En 1814, la Belgique, la Hollande même appartenaient à la France. La première y avait été annexée par la République, à la suite des événements de guerre contre l'Autriche; la seconde, par un acte arbitraire de Napoléon, après que son frère Louis, dont il avait fait un roi de Hollande, se fut enfui de sa royauté pour se soustraire à la tyrannie fraternelle. Les politiques de 1815, ne voulant pas laisser la Belgique à la France, n'osant pas la restituer à l'Autriche, eurent l'idée bizarre de l'accoupler au royaume des PaysBas, sous le sceptre de la maison de Nassau, qui jadis avait violemment séparé les provinces du Nord des provinces du Sud, au temps de la domination espagnole. L'union ne pouvait pas être cordiale entre populations différentes de caractère, d'esprit, de religion. Avant 1830, on en était déjà à des hostilités latentes, à des menaces de séparation. Au mois d'août 1830, une émeute éclata à Bruxelles; la garde civique resta maîtresse de la ville. Le prince Frédéric marcha sur cette ville à la tête de troupes hollandaises; mais, d'accord avec la garde civique, il y entra seul avec ses aides de camp. Les dispositions de la population étaient ouvertement hostiles; le prince se retira. Un mois plus tard, les troupes hollandaises reparurent, pénétrèrent dans la ville, n'osèrent pas s'engager dans l'intérieur et s'établirent dans le parc, au nord-est de Bruxelles. Elles y furent attaquées, et après trois jours d'une lutte sanglante (23, 24, 25 septembre), elles durent évacuer Bruxelles

et la Belgique, dont toutes les villes étaient soulevées contre la royauté hollandaise.

Cet événement constituait une violation des traités de 1815 bien autrement grave que la révolution de Juillet. Celle-ci, en effet, n'avait rien changé à l'organisation des États européens ; la révolution belge dėmembrait un des États formés par les traités de Vienne. La Prusse, signataire et garante de ces traités, limitrophe du royaume des Pays-Bas, se prépara à faire rentrer les Belges dans le devoir. Alors le gouvernement français signifia que, si l'armée prussienne mettait le pied sur le territoire de la Belgique, une armée française y entrerait de son côté. Cette menace arrêta court les dispositions des Prussiens. La question fut déférée à une conférence diplomatique, tenue à Londres, qui prononça la séparation de la Belgique et de la Hollande.

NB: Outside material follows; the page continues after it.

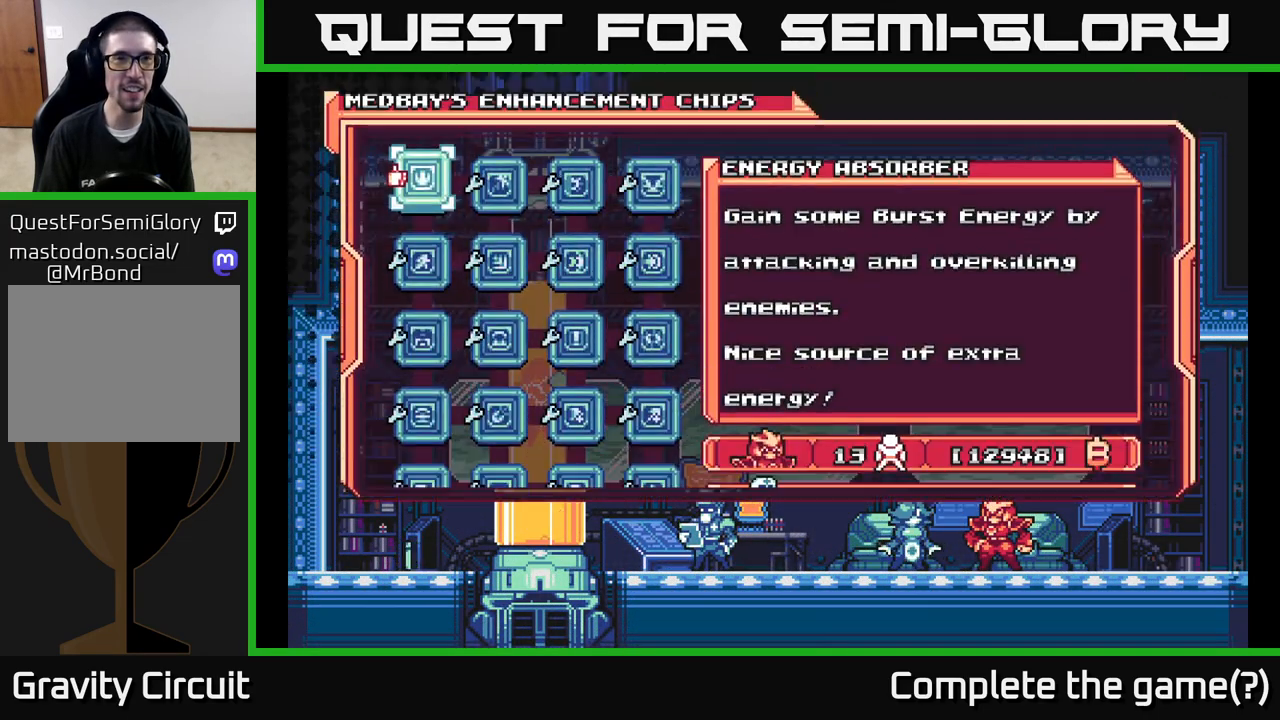
{"buttons": [], "left_stick": "center", "right_stick": "center", "events": []}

Dans cette circonstance, Louis-Philippe eut à lutter contre un vif entraînement d'opinion publique qui aurait voulu la réunion pure et simple de la Belgique à la France. Il eût fallu, d'abord, que la réunion fût provoquée par les Belges eux-mêmes; or ils n'y étaient pas disposés en majorité. Ce point résolu au profit de la France, il restait à savoir si les puissances signataires des traités de Vienne, qui consentirent à détacher la Belgique et la Hollande pour en faire un État indépendant et neutre, se seraient prêtées à une annexion qui eût augmenté l'étendue et la force de la France. En cas de refus, le bénéfice de la réunion valait-il les risques d'une guerre? Louis-Philippe ne le pensa pas; bien qu'on l'ait accusė d'avoir sacrifié l'intérêt public à la consolidation de sa dynastie, on peut croire qu'il servit ici le véritable intérêt de la France.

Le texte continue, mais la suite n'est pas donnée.